Supplied records section start

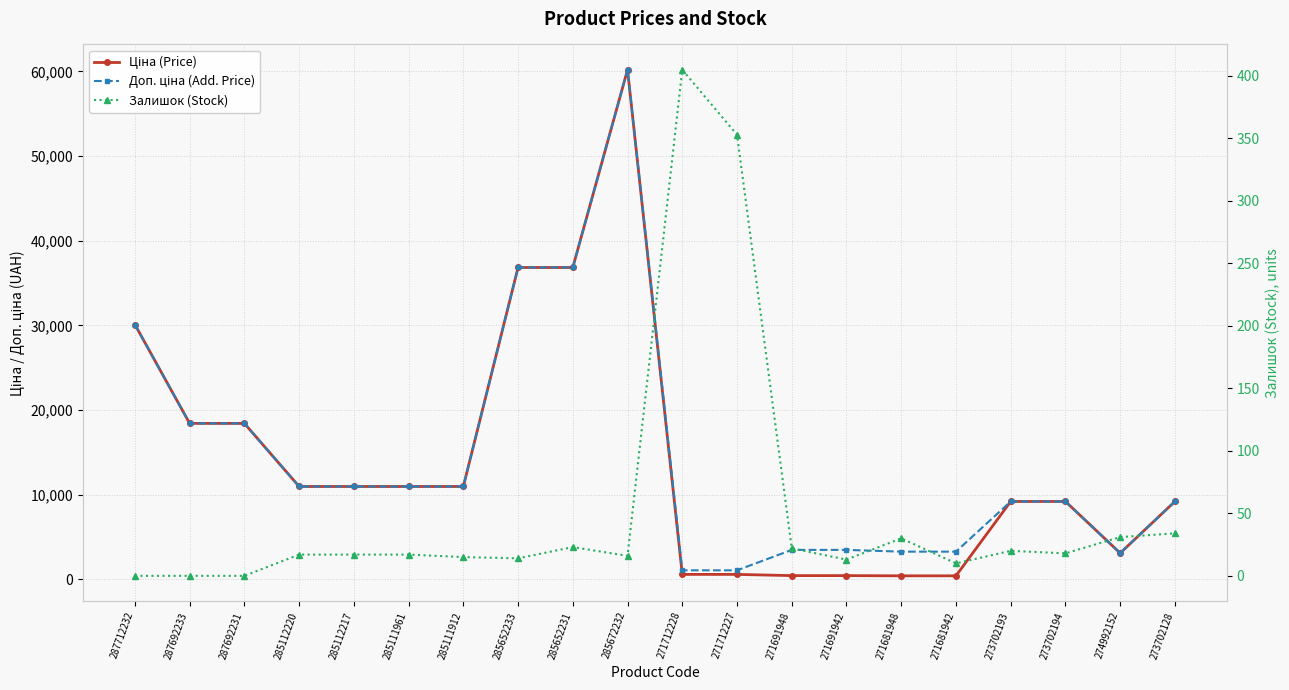

The value of Ціна (Price) at 271681948 is 668.8. True or false?

False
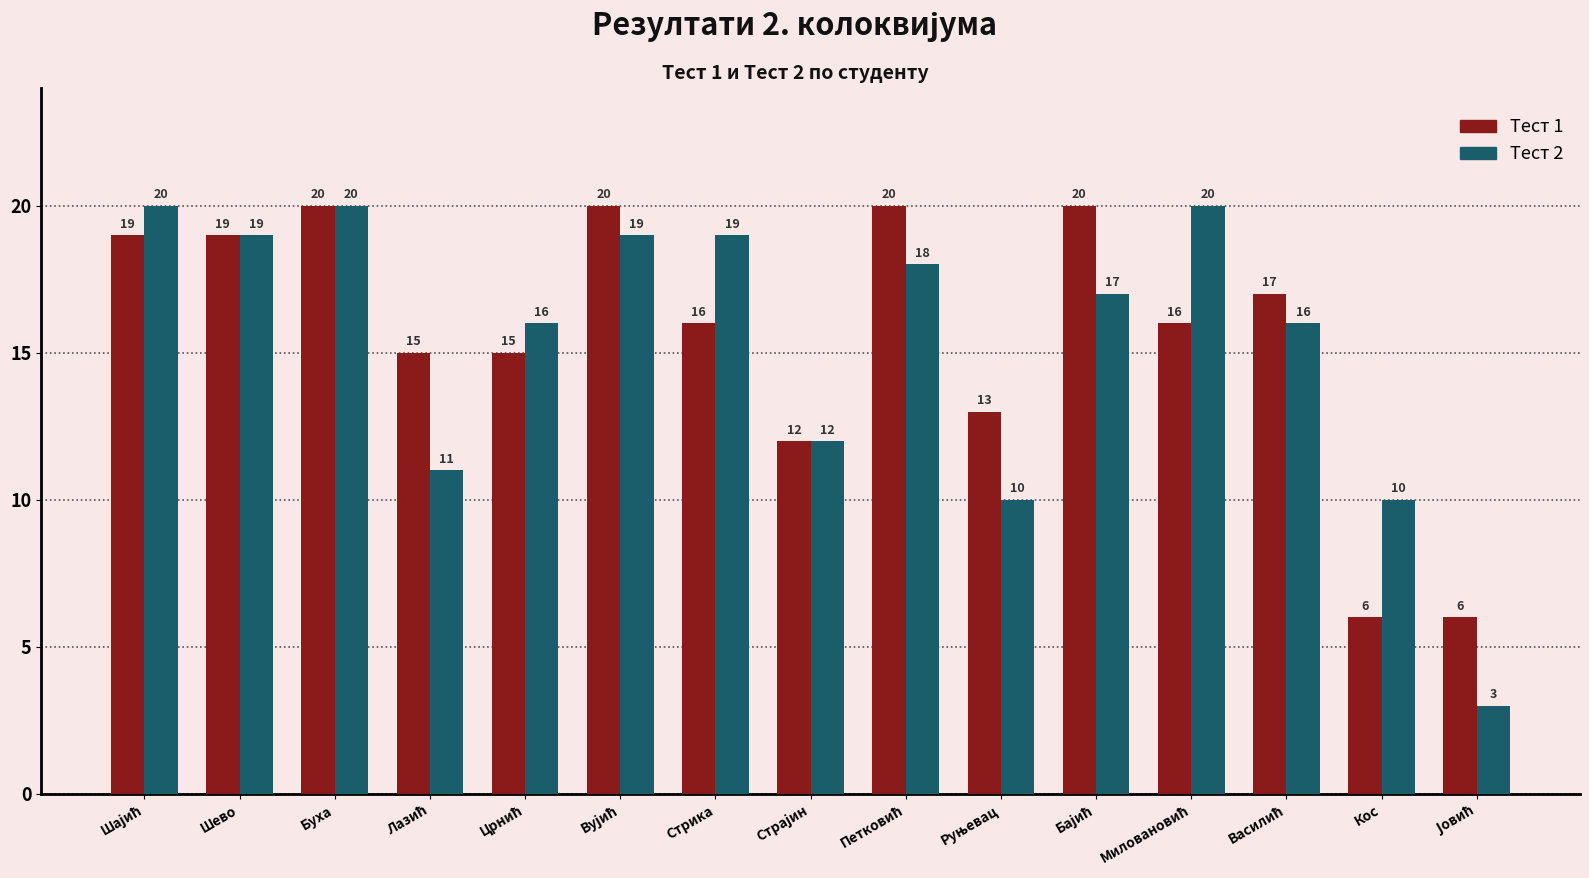

What is the greatest value displayed?

20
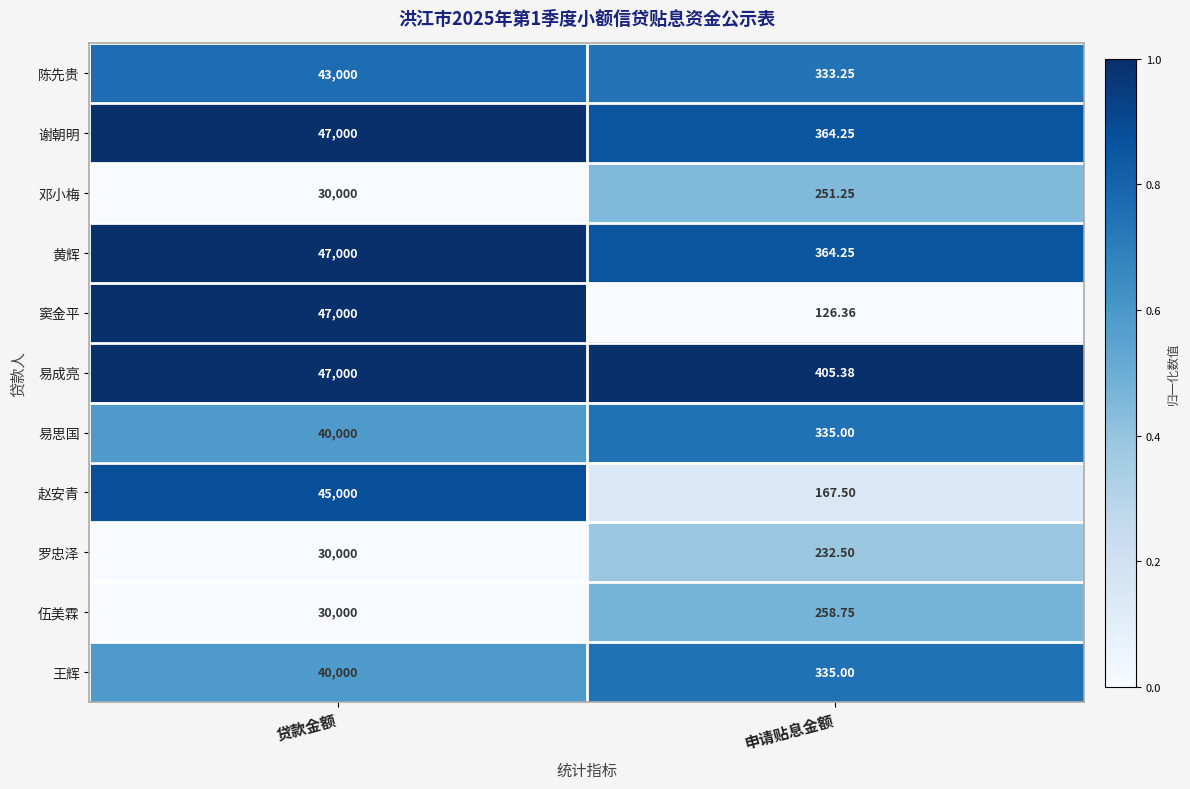

Which series has the largest total across all categories?

易成亮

Supplied records section end

● **What you should do**
Repeat the lines above word for word, leaving out the pictures.

● **Task output**
The value of Ціна (Price) at 271681948 is 668.8. True or false?

False

What is the greatest value displayed?

20

Which series has the largest total across all categories?

易成亮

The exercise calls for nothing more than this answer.